# Passage provided
■ ■ ■ ■ ■

  5. Great blog and great podcast, Shaun, as usual.
    Thank you very much for mentioning my advocacy of seasonal weights for seasonal goods in consumer price indices in your podcast.
    Package holidays are among the most obviously seasonal of seasonal commodities. This is why the Irish CPI has seasonal weights for them, although not for anything else, while the UK RPI now has seasonal weights only for package holidays and for horse racing admissions. I wouldn’t recommend the Irish method for seasonally weighting package holidays, but the Irish CSO did at least see that seasonal weights were required. Also, if there is a strong uptick in inflation the Irish measure will not tend to register it with a lag, as the UK measure will. Unfortunately, I don’t speak any German and could not find any existing materials in English that explained the methodology change in package holiday trips with the revision of the German CPI.
    As you alluded to, the release notes that: “A major reason for the 0.8% decrease in prices in January 2019 on December 2018 was seasonal factors. Especially package holiday prices (-24.6%) in January 2019 were lower than in the vacation month of December.” None of this January monthly drop in package holiday prices would have been due to the change in methodology, since that would have led to backward revisions, presumably to 2015.
    For the previous revision to a 2010 base, the methodology document states: “At the current adaptation of the CPI the time series for fish, fruit, vegetables, clothing and footwear, package holidays and holiday flats were linked using the annual average of 2010 [rather than December 2009].” I imagine the same thing was done this time, and linking for seasonal groups was at 2015 rather than December 2014. This is an excellent idea, and should really be generalized to all commodity groups in the German CPI. Eventually, reforms in the treatment of seasonal goods in the UK consumer price series should involve annual links, but that won’t happen soon, and a better way of seasonally weighting holidays in the UK series should be introduced by next March.

    • Hi Andrew and no problem

      After all it is a subject dear to your heart. As to the changes they have had quite an impact on the past which has had a knock-on effect on the present as well. There were some large package holiday price series revisions as I went through the database with the spring and summer of 2015 coming to mind.
■ ■ ■ ■ ■
# Extracted entries
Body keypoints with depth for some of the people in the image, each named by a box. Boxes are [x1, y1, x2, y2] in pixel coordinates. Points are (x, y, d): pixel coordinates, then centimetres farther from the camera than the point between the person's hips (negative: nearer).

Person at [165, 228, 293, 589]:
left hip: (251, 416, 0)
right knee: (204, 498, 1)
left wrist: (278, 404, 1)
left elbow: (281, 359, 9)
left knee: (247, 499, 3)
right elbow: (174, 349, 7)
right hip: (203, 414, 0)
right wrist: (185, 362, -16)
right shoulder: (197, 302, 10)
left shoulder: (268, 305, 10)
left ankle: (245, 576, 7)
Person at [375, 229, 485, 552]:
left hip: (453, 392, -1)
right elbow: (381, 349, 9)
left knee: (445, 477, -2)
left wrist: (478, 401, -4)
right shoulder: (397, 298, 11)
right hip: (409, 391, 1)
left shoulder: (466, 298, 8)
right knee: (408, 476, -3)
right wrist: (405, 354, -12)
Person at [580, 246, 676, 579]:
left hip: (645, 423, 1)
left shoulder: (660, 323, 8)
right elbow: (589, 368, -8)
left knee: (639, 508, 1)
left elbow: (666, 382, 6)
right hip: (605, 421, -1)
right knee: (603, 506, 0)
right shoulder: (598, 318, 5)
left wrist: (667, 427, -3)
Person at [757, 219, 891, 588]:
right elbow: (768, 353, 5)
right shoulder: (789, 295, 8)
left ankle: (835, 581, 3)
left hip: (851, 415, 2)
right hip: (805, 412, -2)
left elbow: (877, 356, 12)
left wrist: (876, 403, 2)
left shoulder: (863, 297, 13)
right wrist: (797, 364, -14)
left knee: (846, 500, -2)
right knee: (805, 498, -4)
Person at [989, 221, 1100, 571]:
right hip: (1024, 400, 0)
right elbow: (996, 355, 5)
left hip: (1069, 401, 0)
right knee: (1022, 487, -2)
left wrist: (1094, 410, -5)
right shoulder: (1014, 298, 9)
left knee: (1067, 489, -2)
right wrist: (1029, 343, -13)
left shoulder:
■ ■ ■ ■ ■
# Actions to take
A. Repeat, word for word, the part of the text on seasonal price weights that opens with the words containing "After all it" and closes with "coming to mind.".
B. Carry on the text on seasonal price weights for package holidays from the point where it stops.
The entries are separate material and have no connection to the text on seasonal price weights.

# Expected results
A.
After all it is a subject dear to your heart. As to the changes they have had quite an impact on the past which has had a knock-on effect on the present as well. There were some large package holiday price series revisions as I went through the database with the spring and summer of 2015 coming to mind.

B.
      I am pleased you think some of what they have done is good as I had the impression that they were moving away from your preferred scenario but that may be due to my lack of expertise in German. But it showed what a big deal moves like this can turn out to be and for something where the ordinary person might think is settled as package holidays have been around for decades now.

  6. Remember those pre financial crisis huge American money market funds that received a bad reputation when their net asset valuation (marked to market) dropped below 100 per cent. They paid slightly above certificates of deposit and you could hide some high interest paying smelly stuff in there.

    Well with neglible interest on your bank savings rate, and E.U guarantees, this (not dead yet) parrot could fly again.

    Since there is no actual market for many of these bonds, fantasy evaluations will suffice (and like a smelly gym bag you really don’t want to look).
    Personally I think a Goldman Sachs fractionally reserve cryptocurrency dollar backed by a Goldman Sachs fractional reserve bank is a MUCH more elegant idea. Monetization to infinity. But this is a work in progress. And they are looking for blockchain specialists right now, though my expertise in mint tea, dominoes and afternoon siestas with the cat doesn’t apply. Yes a slOww day on the markets – I know.

    • Hi canuckistinian

      Yes we are due a disaster or two from the places that investors have gone to get some yield. Perhaps the UK property funds offering 8% yield “guaranteed”, But there are things sometimes on the other side of the coin.

  7. “As we look forwards we see that Italy has an active maturity schedule”

    Actually, where can we see that? My wanderings beyond the normal financial news sites hasn’t uncovered much publicly available information on things like this, and Google just returns pages and pages of links to sites selling me stuff (which is Google’s function, of course).